Since Custom Stitches is entirely a small form of business, which has the desire to expand its operations, it will, therefore, be wise to narrow the sources of finances which will be of beneficial use to it.
The first source of finance is bank loans. Andy may as well decide to get commercial bank loans and either specify them to business or consumer loans. The reason for opting for a bank loan is due to the fact that the loan can easily be accessed provided there are personal or company assets that will act as security at the same time. For business loans, lenders will always demand personal guarantees and so Andy should be well versed with this in case he needs this type of funding. The other thing the bank will request for this loan is a collateral, the reason being that the bank wants to really comprehend whether the project to be handled is worth taking a risk (Snell, 2003).

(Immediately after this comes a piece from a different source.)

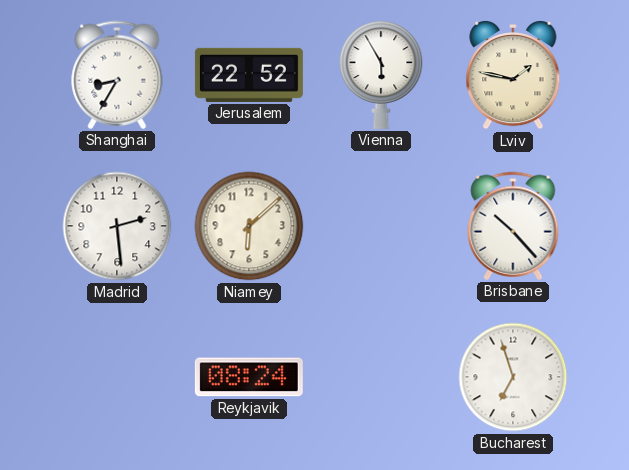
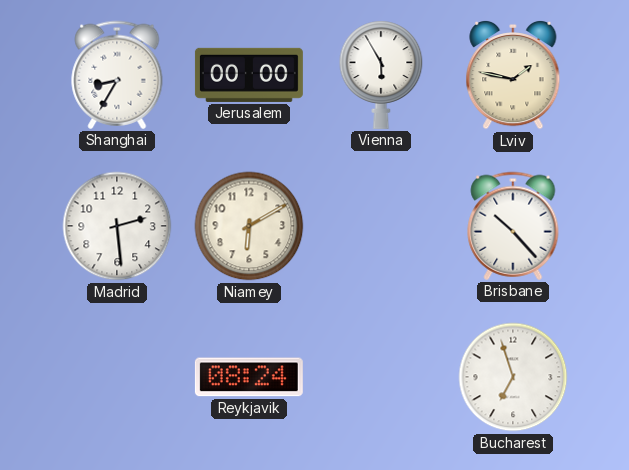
Jerusalem: 22:52 -> 00:00
Niamey: 6:08 -> 6:10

The major advantage with bank loans is the fact that they have a high leverage return and can easily be accessed if the borrower, which in this case is Andy, possesses worthy company assets that will be used for security purposes. The major disadvantage with bank loans, especially business loans, is the fact that the bank may demand the borrower to come up with the full amount lend in case it is suspected that the business is facing hard financial times. Another disadvantage with bank loans is that they usually come with high interest rates and repayment of these may thus be costly to Custom Stitches.

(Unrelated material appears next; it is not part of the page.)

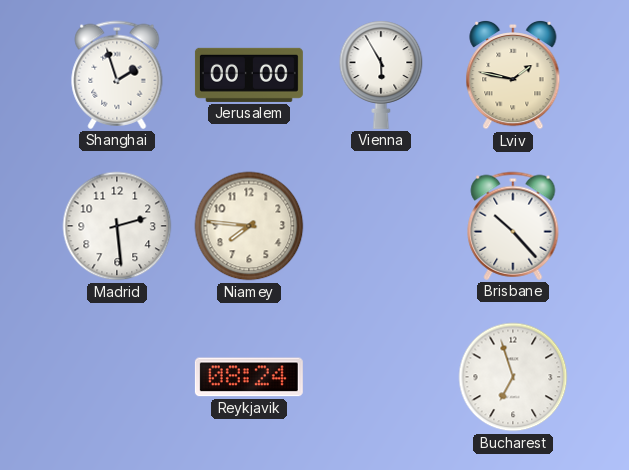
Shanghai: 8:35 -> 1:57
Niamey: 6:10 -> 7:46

The second source of finance for Custom Stitches is government guaranteed loans. This type of loans is basically concerned with small businesses that are in need of expansion support. The Small Business Administration (SBA) acts as the main guarantor on loans for this small business. However, Custom Stitches will have to work hard if they are going to conduct business with lenders who partner with SBA to make the project a success altogether. The funds provided by SBA are usually not meant for other purposes rather than developing (expanding) the small businesses in hand. The restrictions put forth for small businesses, which aspire to access the funding, are that the businesses must meet the stipulated size limits that have been set by the SBA. The business must also be meant to make profit and, lastly, the business must be owned and operated independently (Peters& Waterman, 2002). The major advantage with this form of financing is the fact that it is easily accessible, provided the business meets the selection criteria. It is also less costly in comparison to bank loans in the sense that the government subsidizes the interest rates to be paid as a way of encouraging growth and development in the business sector. The major disadvantage with this type of funding is the fact that it can be somewhat difficult to access especially when the business does not qualify for the loan.

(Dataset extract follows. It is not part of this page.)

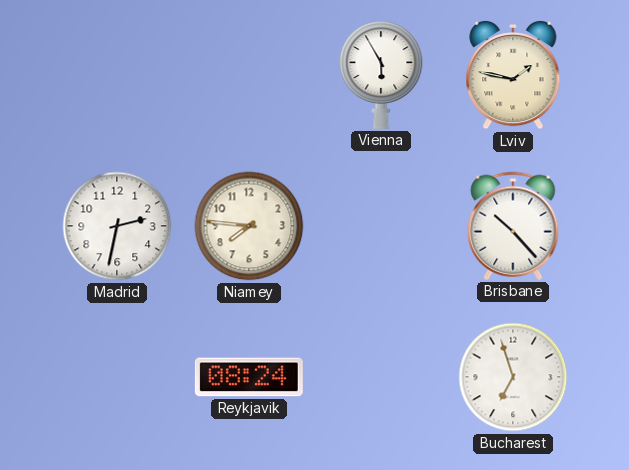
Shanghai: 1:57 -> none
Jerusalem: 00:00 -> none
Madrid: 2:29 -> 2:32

The third and the last kind of financing for Custom Stitches to consider is the one that is obtained from family members and friends. When funds are obtained from close relatives and friends, there is usually little or no interest to be paid for it. Therefore, the funds can be invested without any restrictions. However, it is predetermined that before receiving this kind of finances the business must first compose an agreement indicating when and how the funds will be repaid to them (Rudman, 1999). The major advantage of this form of financing is that it is cheap and does not require filling of complex paperwork. The major disadvantage is that the family members and friends may decide to mix business with pleasure so that business operations are affected negatively.
In conclusion, I think that Custom Stitches should go for either one of these three methods or rather combine them in case they are easily accessible. But, in case government loans and money from relatives and friends prove to be a challenge, then bank loans will be the best option to consider, since it is formal and can be easily accessed.